Publication year - 2003
Publication title -
american journal of medical genetics part a
Language(s) - English
Resource type - Journals
SCImago Journal Rank - 1.064
H-Index - 112
eISSN - 1552-4833
pISSN - 1552-4825
DOI - 10.1002/ajmg.a.20156
Subject(s) - isochromosome , homologous chromosome , chromosomal translocation , biology , germline mosaicism , genetics , centromere , karyotype , meiosis , chromosome , offspring , chromosomal rearrangement , gene , germline , pregnancy
Abstract Acrocentric rearrangements are the most common chromosome abnormalities in humans. Carriers of homologous acrocentric rearrangements (Robertsonian translocations (ROBs) between homologous chromosomes and isochromosomes) are at very high risk of having multiple spontaneous abortions and chromosomally abnormal offspring. Parents of fetuses and children with unbalanced homologous acrocentric rearrangements are rarely found to be carriers or mosaic for the same rearrangement. Even though recurrent miscarriages may indicate a carrier parent, carriers are rarely identified. Comparison of non‐chromosome 21 homologous rearrangements to rea(21q21q) culled from the literature revealed a 7‐fold decrease in the number of mosaic cases among the parents of non‐rea(21q21q) offspring. This under‐ascertainment in parents may be due to low level mosaicism confined to the gonads, a true biological difference between chromosome 21 rearrangements and other homologous acrocentric rearrangements, or simply to the lack of rigorous clinical investigation of the parental karyotypes to uncover mosaicism.
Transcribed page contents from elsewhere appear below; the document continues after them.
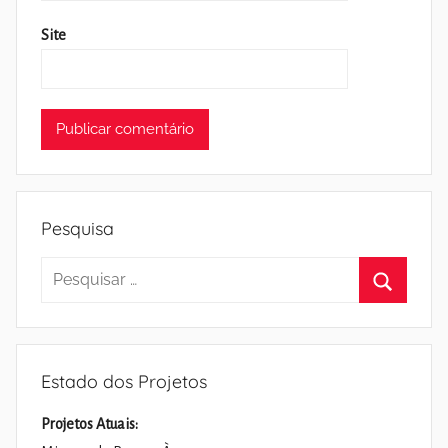
Site
Pesquisa
Pesquisar
por:
Pesquisa
Estado dos Projetos
Projetos Atuais:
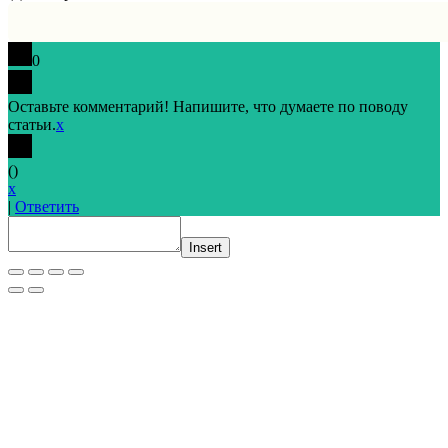
0
Оставьте комментарий! Напишите, что думаете по поводу
статьи.
x
(
)
x
|
Ответить
Insert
We recommend that polymorphic marker analysis be applied to apparently de novo acrocentric rearrangements to distinguish those resulting from biparental postzygotic formation from those resulting from meiotic formation; the latter of which may indicate a potential carrier parent. Parental chromosomal constitutions could then be screened in a large number of cells and in more than one tissue type to identify mosaicism. Identification of mosaicism allows for accurate genetic counseling and discussion of reproductive options. However, given that mosaicism may be restricted to the gonads, prenatal testing is likely to be desired by the family whether or not mosaicism is found. © 2003 Wiley‐Liss, Inc.